- Texte présenté
————————

Il est à noter que les techniques de virtualisation ne sont pas exclusives et peuvent dans certains cas être cumulées. Ainsi, l’isolation mémoire des processus entre eux est aujourd’hui appliquée dans tous les systèmes d’exploitation et peut par exemple être cumulée avec la conteneurisation pour assurer un niveau d’isolation supérieur. Similairement, on trouve dans certains environnements où la sécurité est un enjeu majeur, par exemple le NFV (Network Function Virtualization) [125], des conteneurs encapsulés dans des machines virtuelles lourdes pour profiter de la simplicité de déploiement des conteneurs tout en bénéficiant des propriétés de sécurité des machines virtuelles lourdes au prix d’une baisse des performances liée à l’addition de couches logicielles de virtualisation.

Isolation des processus

Le concept de virtualisation est apparu dans les années 1960, pour permettre l’exécution de plusieurs applications/processus simultanément sur le même ordinateur (mainframe), permettant ainsi de réduire les coûts d’exploitations très importants de ces machines. Cette virtualisation est réalisée en divisant les ressources systèmes entre les différentes applications. Techniquement, cette isolation repose sur l’utilisation de mémoire virtuelle, permettant l’utilisation par tous les logiciels d’adresses virtuelles et la traduction de ces adresses virtuelles en adresses physiques de la mémoire vive et celle d’espaces d’adressage virtuels.

Ainsi, ces techniques permettent d’interdire à tout processus d’accéder à la mémoire des autres processus. Si un processus se comporte de manière incorrecte ou malveillante, il n’est pas en mesure d’attaquer directement les autres processus par exemple en modifiant la valeur d’une adresse mémoire appartenant aux autres processus, améliorant ainsi le niveau de sécurité des systèmes. Toutefois, même avec l’isolation des processus, tous les logiciels sont en mesure de voir l’intégralité du système (les autres processus exécutés, les systèmes de fichiers, …). Ce niveau d’isolation reste donc faible et ne suffit pas pour isoler les processus entre eux.

————————

- Extraits de données
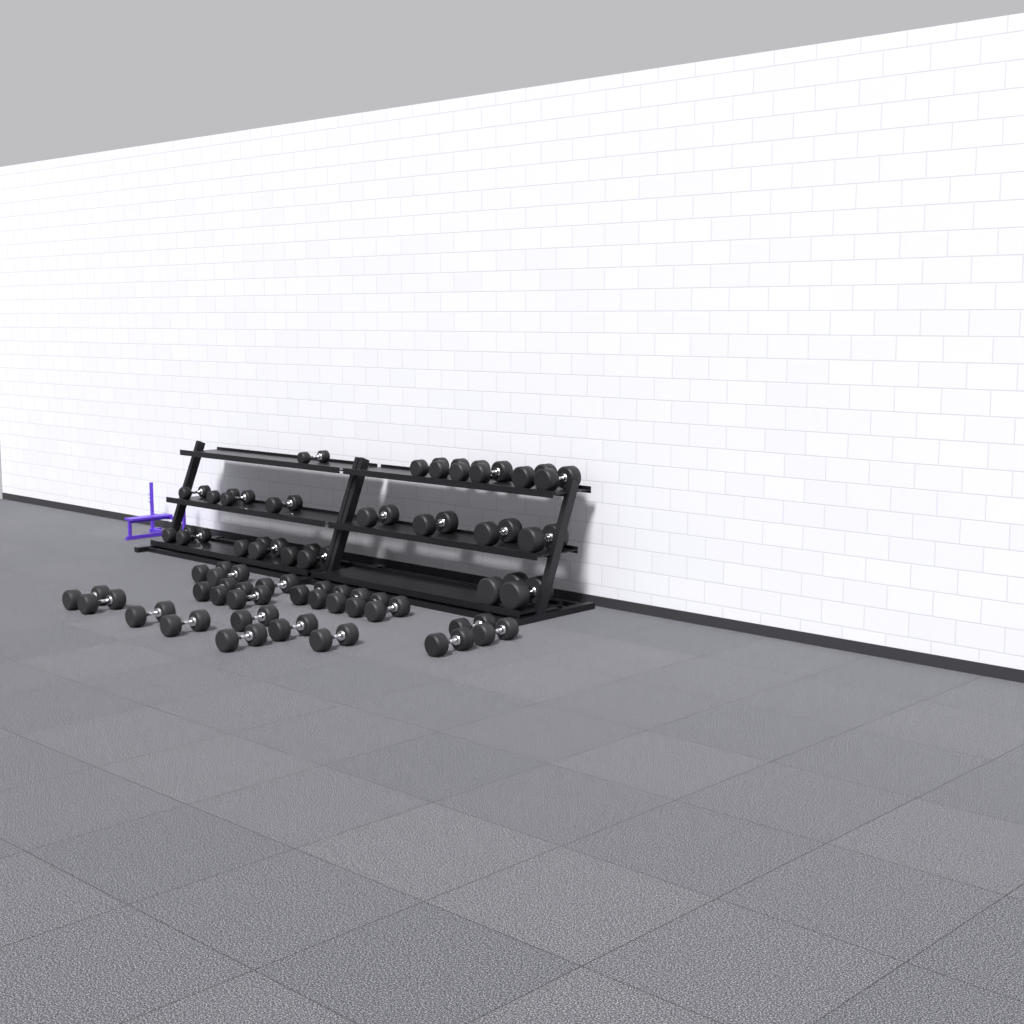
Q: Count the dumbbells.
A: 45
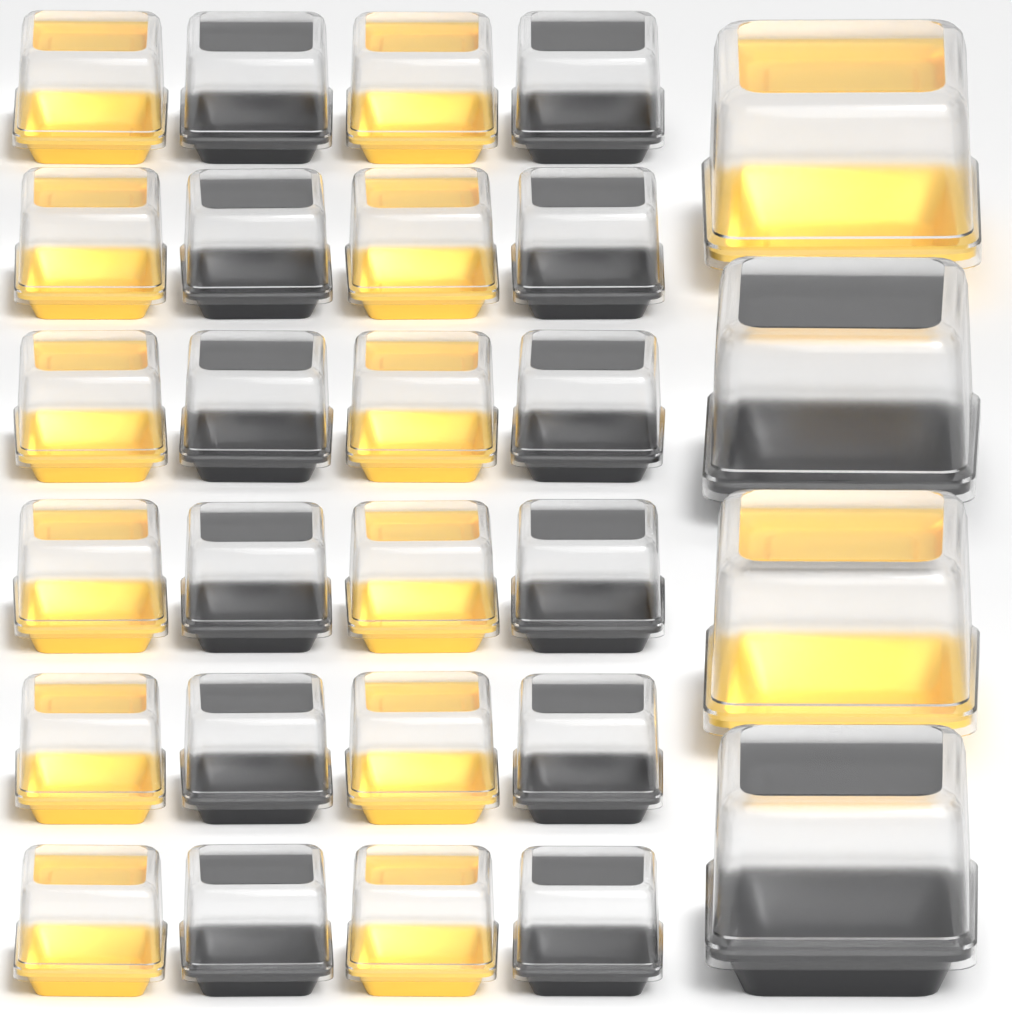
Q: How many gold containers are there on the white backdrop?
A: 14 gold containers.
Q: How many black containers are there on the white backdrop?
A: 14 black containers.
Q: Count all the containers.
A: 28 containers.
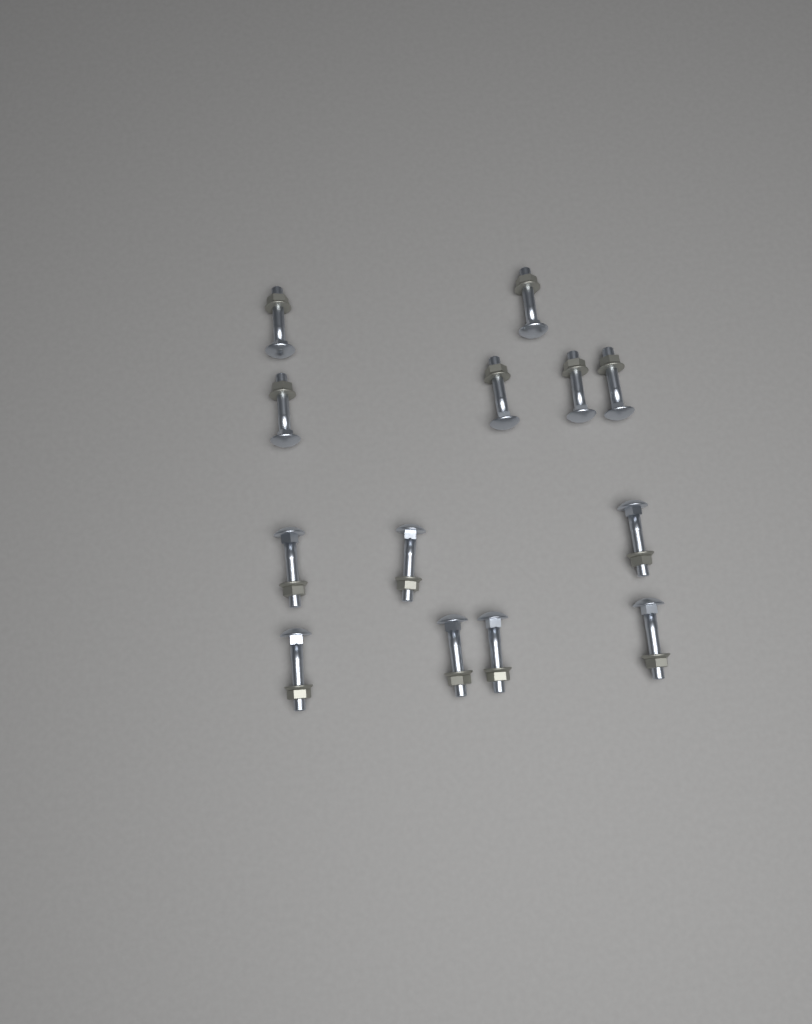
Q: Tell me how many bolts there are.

————————

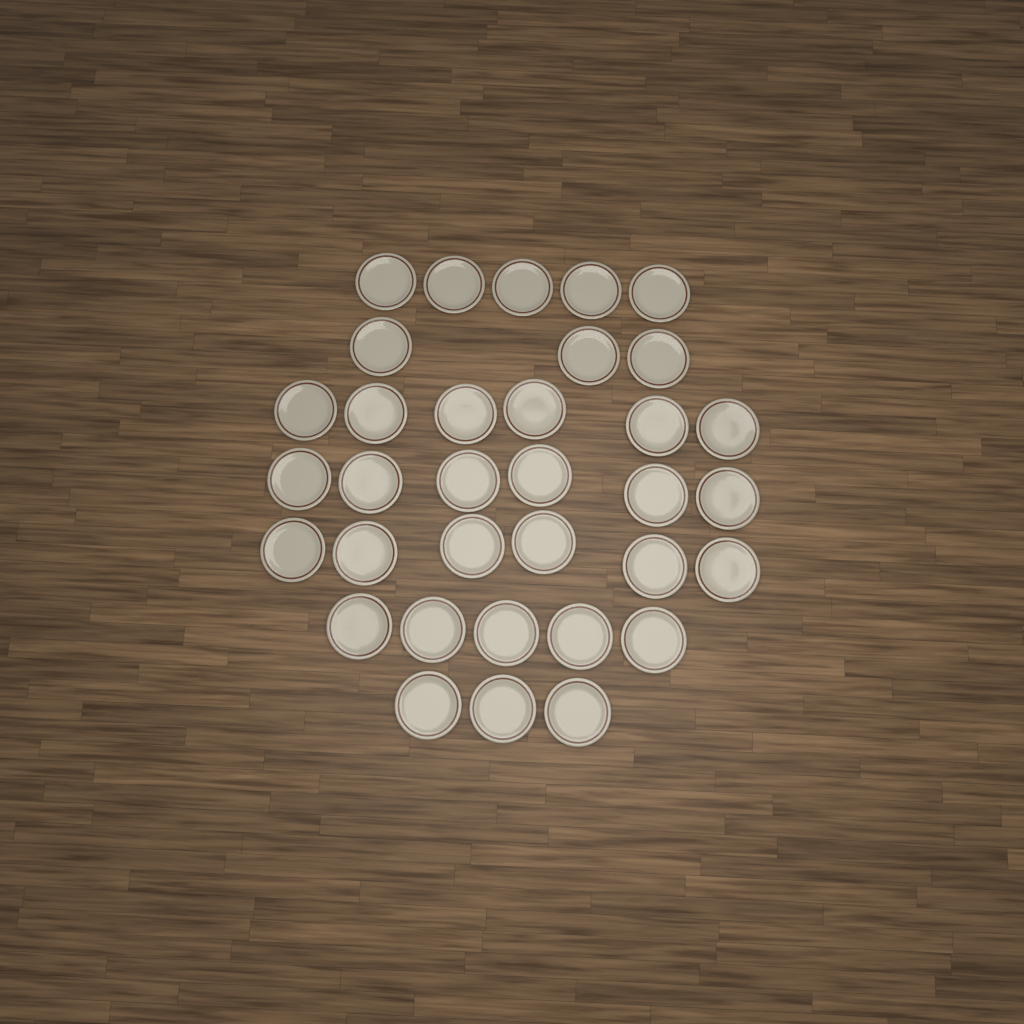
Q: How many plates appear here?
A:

————————

- À faire
D'après le texte sur la virtualisation, à quelle époque le concept de virtualisation est-il apparu ?

- Exercice terminé
Dans les années 1960.